Without including any images, reproduce each entry exactly.

══ SOURCE INFORMATION

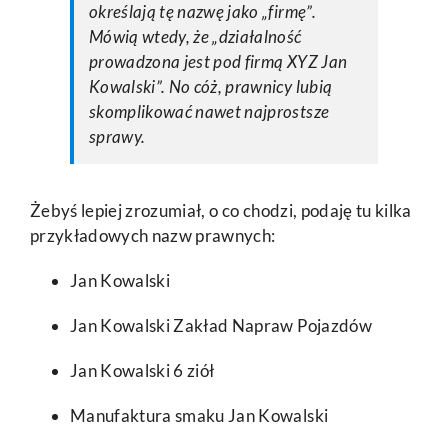
określają tę nazwę jako „firmę”.
Mówią wtedy, że „działalność
prowadzona jest pod firmą XYZ Jan
Kowalski”. No cóż, prawnicy lubią
skomplikować nawet najprostsze
sprawy.
Żebyś lepiej zrozumiał, o co chodzi, podaję tu kilka
przykładowych nazw prawnych:
Jan Kowalski
Jan Kowalski Zakład Napraw Pojazdów
Jan Kowalski 6 ziół
Manufaktura smaku Jan Kowalski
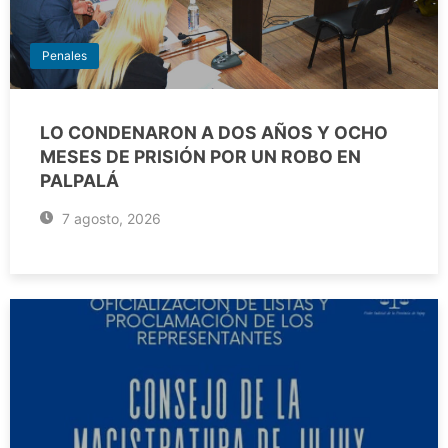
Penales
LO CONDENARON A DOS AÑOS Y OCHO
MESES DE PRISIÓN POR UN ROBO EN
PALPALÁ
7 agosto, 2026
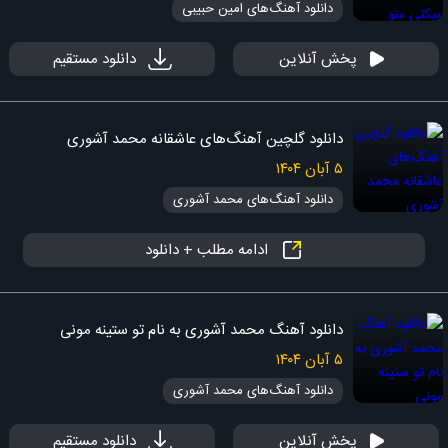
دانلود آهنگ‌های امین حبیبی
پخش آنلاین
دانلود مستقیم
دانلود گلچین آهنگ‌های عاشقانه محمد آشوری
۵ آبان ۱۴۰۴
دانلود آهنگ‌های محمد آشوری
ادامه مطلب + دانلود
دانلود آهنگ محمد آشوری به نام تو ستینه مونی
۵ آبان ۱۴۰۴
دانلود آهنگ‌های محمد آشوری
پخش آنلاین
دانلود مستقیم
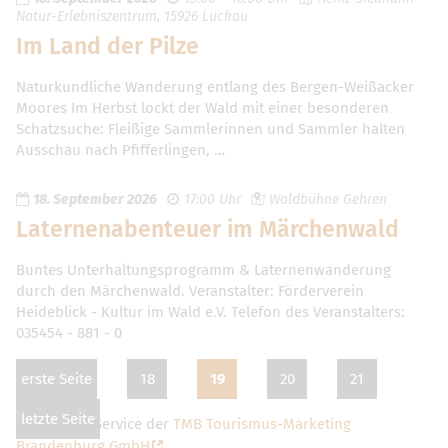
Natur-Erlebniszentrum, 15926 Luckau
Im Land der Pilze
Naturkundliche Wanderung entlang des Bergen-Weißacker
Moores Im Herbst lockt der Wald mit einer besonderen
Schatzsuche: Fleißige Sammlerinnen und Sammler halten
Ausschau nach Pfifferlingen, …
18. September 2026
17:00 Uhr
Waldbühne Gehren
Laternenabenteuer im Märchenwald
Buntes Unterhaltungsprogramm & Laternenwanderung
durch den Märchenwald. Veranstalter: Förderverein
Heideblick - Kultur im Wald e.V. Telefon des Veranstalters:
035454 - 881 - 0
erste Seite
18
19
20
21
letzte Seite
Dies ist ein Service der
TMB Tourismus-Marketing
Brandenburg GmbH
.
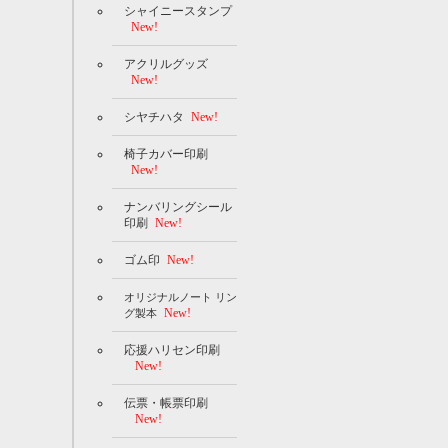
シャイニースタンプ
New!
アクリルグッズ
New!
シヤチハタ
New!
椅子カバー印刷
New!
ナンバリングシール
印刷
New!
ゴム印
New!
オリジナルノート リン
New!
グ製本
応援ハリセン印刷
New!
伝票・帳票印刷
New!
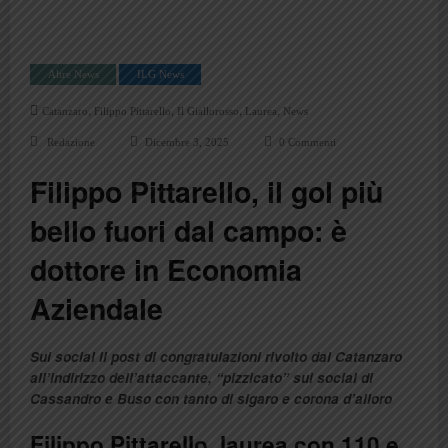
Altre News
ILG News
,
,
,
,
Catanzaro
Filippo Pittarello
Il Giallorosso
Laurea
News
Redazione
Dicembre 3, 2025
0 Commenti
Filippo Pittarello, il gol più
bello fuori dal campo: è
dottore in Economia
Aziendale
Sui social il post di congratulazioni rivolto dal Catanzaro
all’indirizzo dell’attaccante, “pizzicato” sui social di
Cassandro e Buso con tanto di sigaro e corona d’alloro
Filippo Pittarello, laurea con 110 e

════

[RESPONSE TO THIS TASK]
określają tę nazwę jako „firmę”.
Mówią wtedy, że „działalność
prowadzona jest pod firmą XYZ Jan
Kowalski”. No cóż, prawnicy lubią
skomplikować nawet najprostsze
sprawy.
Żebyś lepiej zrozumiał, o co chodzi, podaję tu kilka
przykładowych nazw prawnych:
Jan Kowalski
Jan Kowalski Zakład Napraw Pojazdów
Jan Kowalski 6 ziół
Manufaktura smaku Jan Kowalski
Penales
LO CONDENARON A DOS AÑOS Y OCHO
MESES DE PRISIÓN POR UN ROBO EN
PALPALÁ
7 agosto, 2026
دانلود آهنگ‌های امین حبیبی
پخش آنلاین
دانلود مستقیم
دانلود گلچین آهنگ‌های عاشقانه محمد آشوری
۵ آبان ۱۴۰۴
دانلود آهنگ‌های محمد آشوری
ادامه مطلب + دانلود
دانلود آهنگ محمد آشوری به نام تو ستینه مونی
۵ آبان ۱۴۰۴
دانلود آهنگ‌های محمد آشوری
پخش آنلاین
دانلود مستقیم
Natur-Erlebniszentrum, 15926 Luckau
Im Land der Pilze
Naturkundliche Wanderung entlang des Bergen-Weißacker
Moores Im Herbst lockt der Wald mit einer besonderen
Schatzsuche: Fleißige Sammlerinnen und Sammler halten
Ausschau nach Pfifferlingen, …
18. September 2026
17:00 Uhr
Waldbühne Gehren
Laternenabenteuer im Märchenwald
Buntes Unterhaltungsprogramm & Laternenwanderung
durch den Märchenwald. Veranstalter: Förderverein
Heideblick - Kultur im Wald e.V. Telefon des Veranstalters:
035454 - 881 - 0
erste Seite
18
19
20
21
letzte Seite
Dies ist ein Service der
TMB Tourismus-Marketing
Brandenburg GmbH
.
シャイニースタンプ
New!
アクリルグッズ
New!
シヤチハタ
New!
椅子カバー印刷
New!
ナンバリングシール
印刷
New!
ゴム印
New!
オリジナルノート リン
New!
グ製本
応援ハリセン印刷
New!
伝票・帳票印刷
New!
Altre News
ILG News
,
,
,
,
Catanzaro
Filippo Pittarello
Il Giallorosso
Laurea
News
Redazione
Dicembre 3, 2025
0 Commenti
Filippo Pittarello, il gol più
bello fuori dal campo: è
dottore in Economia
Aziendale
Sui social il post di congratulazioni rivolto dal Catanzaro
all’indirizzo dell’attaccante, “pizzicato” sui social di
Cassandro e Buso con tanto di sigaro e corona d’alloro
Filippo Pittarello, laurea con 110 e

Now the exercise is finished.